The Bitcoin Price Rally Is Focused on the Futures Spread, Which Underscores the Need for Spot ETFs

The Bitcoin Price Rally Is Focused on the Futures Spread, Which Underscores the Need for Spot ETFs

The recent Bitcoin (BTC) rally has reignited concerns about a market quirk that puts futures, futures-based ETFs and other exchange-traded products (ETPs) traders at an unjustified disadvantage compared to coin holders.

At the end of last month, the cryptocurrency reached its highest level in over a year. The spread between the prices of the July futures contract listed on the Chicago-Mercantile Exchange and the June futures contract, which was then the front month, exploded to as high as $500. This is the largest gap since the late 2021 bull market.

Crypto market participants have been paying attention to the sharp widening or “steepening” of the spread. The spread increases the cost of rolling over prior to expiry or moving bullish positions from the front month contract to the next month contract. It is also impacting the performance and futures-based product offerings of ProShares and VanEck. Observers said the excitement about a possible launch of a spot ETF was justified.

Futures contracts have an expiry date, forcing traders to roll over their positions before settlement. Rollovers occur when the spread between the current month’s contract and the following month’s contract widens. Traders sell the expiring contract at a lower price and enter into the new contract at a higher price.

We were not surprised by the increase in contango in the bitcoin futures market over the past week. The CME bitcoin futures market has historically traded in relatively strong contango, particularly during bull markets. That Congo level will definitely have an impact [futures-based ETF] Matthew Hougan is the Chief Investment Officer of Bitwise Asset Management’s crypto index fund, which also owns ETFs.

This generally shows why a spot-based Bitcoin ETF is superior to a futures-based ETF for most investors. People just want to be able to buy bitcoins in a safe and secure way, with no ifs or buts. Hougan said a spot ETF could achieve that goal.

The US futures ETFs invest in CME bitcoin futures.

The US Securities and Exchange Commission last month received applications for spot-based Bitcoin ETFs from major players in traditional finance, including BlackRock (BLK), Invesco(IVZ), Fidelity and others. Bitcoin surged nearly 12% in June.

If approved, a spot ETF works like the SPDR Gold Trust ETF, which owns gold bullion. Investors can hold their cryptocurrency positions for as long as they like without having to pay the high costs associated with futures-based ETFs or grapple with the complexities of storing them in a wallet. The spot-based ETF also tracks Bitcoin’s current spot price better than futures ETFs.

The spot ETF is a better investment than futures products like the ProShares Bitcoin Strategy ETF. This ETF has underperformed Bitcoin this year.
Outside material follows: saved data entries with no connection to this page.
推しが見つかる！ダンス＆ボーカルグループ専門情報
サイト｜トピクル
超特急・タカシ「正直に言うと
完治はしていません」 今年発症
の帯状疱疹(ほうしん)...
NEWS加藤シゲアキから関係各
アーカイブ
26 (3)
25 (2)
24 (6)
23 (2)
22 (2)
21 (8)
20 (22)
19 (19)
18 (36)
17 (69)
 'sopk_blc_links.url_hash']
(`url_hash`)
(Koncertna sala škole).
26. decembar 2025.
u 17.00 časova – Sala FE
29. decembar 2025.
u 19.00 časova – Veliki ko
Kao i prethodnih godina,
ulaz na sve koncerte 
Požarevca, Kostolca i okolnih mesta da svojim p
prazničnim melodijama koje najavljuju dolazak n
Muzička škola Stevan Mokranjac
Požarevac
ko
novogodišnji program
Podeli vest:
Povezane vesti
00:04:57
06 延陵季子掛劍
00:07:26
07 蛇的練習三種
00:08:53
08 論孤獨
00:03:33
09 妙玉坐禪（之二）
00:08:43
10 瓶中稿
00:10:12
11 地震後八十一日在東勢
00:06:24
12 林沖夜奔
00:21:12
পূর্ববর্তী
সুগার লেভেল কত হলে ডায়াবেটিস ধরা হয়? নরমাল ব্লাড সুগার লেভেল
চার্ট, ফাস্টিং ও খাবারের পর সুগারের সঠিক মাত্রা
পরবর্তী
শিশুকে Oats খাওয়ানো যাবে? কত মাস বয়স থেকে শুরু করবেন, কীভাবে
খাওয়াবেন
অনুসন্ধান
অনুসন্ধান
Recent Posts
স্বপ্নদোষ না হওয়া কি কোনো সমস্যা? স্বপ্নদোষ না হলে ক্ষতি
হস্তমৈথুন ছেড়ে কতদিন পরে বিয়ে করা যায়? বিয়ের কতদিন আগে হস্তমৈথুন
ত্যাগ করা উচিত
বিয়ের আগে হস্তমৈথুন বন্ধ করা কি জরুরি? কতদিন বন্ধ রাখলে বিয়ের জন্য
Launched in October 2020, the ProShares futures ETF is the largest and most active futures ETF.

Yahoo Finance reports that shares of the ProShares ETF (BITO) traded on the NYSE are up 79% over the past year. Bitcoin is up 88%. This is a notable loss for BITO investors. BITO suffered more losses than Bitcoin in the 2022 bear market.

Kim said that “the momentum is certainly adding to the excitement around spot ETFs.”

The situation is unlikely to improve if the bitcoin price continues to rise, bringing more buyers into the derivatives markets and the Futures premiums remain high across all maturities.

As of Wednesday, the basis for bitcoin and ether CME futures, or the difference between the futures price and the spot price, was higher at the front end of the curve (30-day and 60-day). .

Kim stated that the 30-day BTC annual base just hit 19%. This is the highest level since October 2021, when BTC traded above $60,000.” Favored by many investors, the 30- and 60-day futures are more popular for Bitcoin than Ether.

Ravi Doshi expressed a similar view, stating, “The bullish sentiment in the market has pushed the CME front-end futures basis higher.”

Doshi says the situation has deteriorated over the past week, when the futures ETFs had to roll over their long exposures from the expiring June contract to the July contract. “Spread illiquidity resulted in a temporary 23% annualized basis in the July contract, costing futures ETF holders dearly.”

3:52 UTC: Year-to-date gain for BITO is 79% In the previous version, this figure was incorrectly stated as 56%.